Much of the world is still beautiful and functioning, but parts have greatly deteriorated. Natural forces have taken their toll, but we humans have also played a part. Some of the earth’s ecosystems are failing, animal and plant species are becoming extinct, and resources are being depleted.

Since humanity was commissioned by God to take care of His creation, we share in the responsibility and reap the consequences. Air and water pollution have reduced the quality of life for millions; global warming poses a serious threat to populations in coastal and low-lying areas; deforestation is creating new deserts; areas of our oceans, lakes, and rivers are becoming dead zones, devoid of life.

Our collective home is in danger and we each share in the responsibility for doing our part to “tend and watch over” the planet, which was entrusted to our care.

Working together and with God’s help, we can do better. We can do our part to be faithful to God’s commission to care for our world.—Keith Phillips

Reasons to care

The Bible gives three main reasons why we should care for the environment. First, God Himself says that His creation is very good. The material world matters to God; He sustains it all the time. Without Him, it would fall apart into chaos. “He is before all things, and in Him all things hold together.”3 So if we neglect, abuse, and spoil the environment, we are damaging something that is precious to God.

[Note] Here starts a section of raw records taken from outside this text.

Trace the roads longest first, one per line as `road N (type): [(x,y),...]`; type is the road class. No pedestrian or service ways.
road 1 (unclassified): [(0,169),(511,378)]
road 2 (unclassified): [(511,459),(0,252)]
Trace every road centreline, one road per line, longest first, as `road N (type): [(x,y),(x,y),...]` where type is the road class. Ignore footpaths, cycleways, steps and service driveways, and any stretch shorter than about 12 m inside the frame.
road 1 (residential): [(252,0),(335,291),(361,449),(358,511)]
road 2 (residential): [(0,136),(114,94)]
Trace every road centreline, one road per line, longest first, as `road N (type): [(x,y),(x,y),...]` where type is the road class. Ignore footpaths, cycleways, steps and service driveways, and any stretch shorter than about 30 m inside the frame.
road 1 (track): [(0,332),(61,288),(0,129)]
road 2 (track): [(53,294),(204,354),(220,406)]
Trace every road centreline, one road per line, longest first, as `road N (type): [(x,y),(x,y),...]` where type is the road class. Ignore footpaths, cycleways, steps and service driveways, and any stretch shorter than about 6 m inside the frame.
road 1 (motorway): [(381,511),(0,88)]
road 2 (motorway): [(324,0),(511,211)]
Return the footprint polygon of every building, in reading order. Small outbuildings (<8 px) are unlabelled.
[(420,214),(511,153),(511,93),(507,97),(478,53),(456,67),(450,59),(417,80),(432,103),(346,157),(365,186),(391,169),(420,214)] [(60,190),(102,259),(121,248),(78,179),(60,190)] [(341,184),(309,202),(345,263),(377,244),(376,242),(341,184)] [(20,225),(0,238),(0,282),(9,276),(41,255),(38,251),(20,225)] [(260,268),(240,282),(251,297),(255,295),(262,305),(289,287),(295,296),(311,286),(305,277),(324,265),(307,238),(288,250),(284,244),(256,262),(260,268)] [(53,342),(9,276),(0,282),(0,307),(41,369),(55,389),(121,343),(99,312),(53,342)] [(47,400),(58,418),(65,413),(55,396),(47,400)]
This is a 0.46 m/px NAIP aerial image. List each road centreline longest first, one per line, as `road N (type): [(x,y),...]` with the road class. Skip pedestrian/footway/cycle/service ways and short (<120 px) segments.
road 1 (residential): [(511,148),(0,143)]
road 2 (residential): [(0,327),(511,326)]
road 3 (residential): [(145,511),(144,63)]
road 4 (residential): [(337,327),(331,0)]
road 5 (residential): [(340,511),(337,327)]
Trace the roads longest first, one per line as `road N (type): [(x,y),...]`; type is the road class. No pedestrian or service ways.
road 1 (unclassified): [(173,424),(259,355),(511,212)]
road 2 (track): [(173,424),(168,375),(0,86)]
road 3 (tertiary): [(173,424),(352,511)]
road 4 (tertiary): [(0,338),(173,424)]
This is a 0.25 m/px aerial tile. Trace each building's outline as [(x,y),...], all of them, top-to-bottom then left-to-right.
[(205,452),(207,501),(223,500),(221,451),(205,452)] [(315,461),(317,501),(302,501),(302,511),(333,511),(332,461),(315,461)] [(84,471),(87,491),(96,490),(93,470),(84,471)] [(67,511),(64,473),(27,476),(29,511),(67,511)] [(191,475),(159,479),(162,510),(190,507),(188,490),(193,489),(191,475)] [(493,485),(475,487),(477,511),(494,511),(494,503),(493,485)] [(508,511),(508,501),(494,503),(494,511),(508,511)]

The second and even more important reason why we should care for the environment is that in Genesis 1:28 and 2:15, God specifically commanded humankind to do so. He told us to take care of both the living and the non-living creation. We are to work at ruling and ordering creation as good stewards without abusing it for our own selfish ends. By caring for the earth properly, we enable it to be fruitful and to play its intended role in giving glory to God. That is part of our proper worship of God.

The third reason is that one day the cosmos will be renewed and re-created as the “new heavens and new earth,” to which both the Old and New Testaments look forward.4 That will bring the fullness of life that God intended and purposed for His creation: a place where people will truly be at home, where God will dwell with His people, and both they and the whole of creation will worship Him and give Him glory.

So how we treat the environment now ought to be a preview—a practice run, if you like—of what we will do in the new creation. The certain hope of a renewed future creation is not a licence to abandon care for this one. Rather, the opposite is the case: there is every incentive to foster and to use the innate goodness and fruitfulness of this material world to do what is pleasing to God in our time and place. As Luther is supposed to have remarked, “If I knew Jesus would return tomorrow, I would still plant a tree today.”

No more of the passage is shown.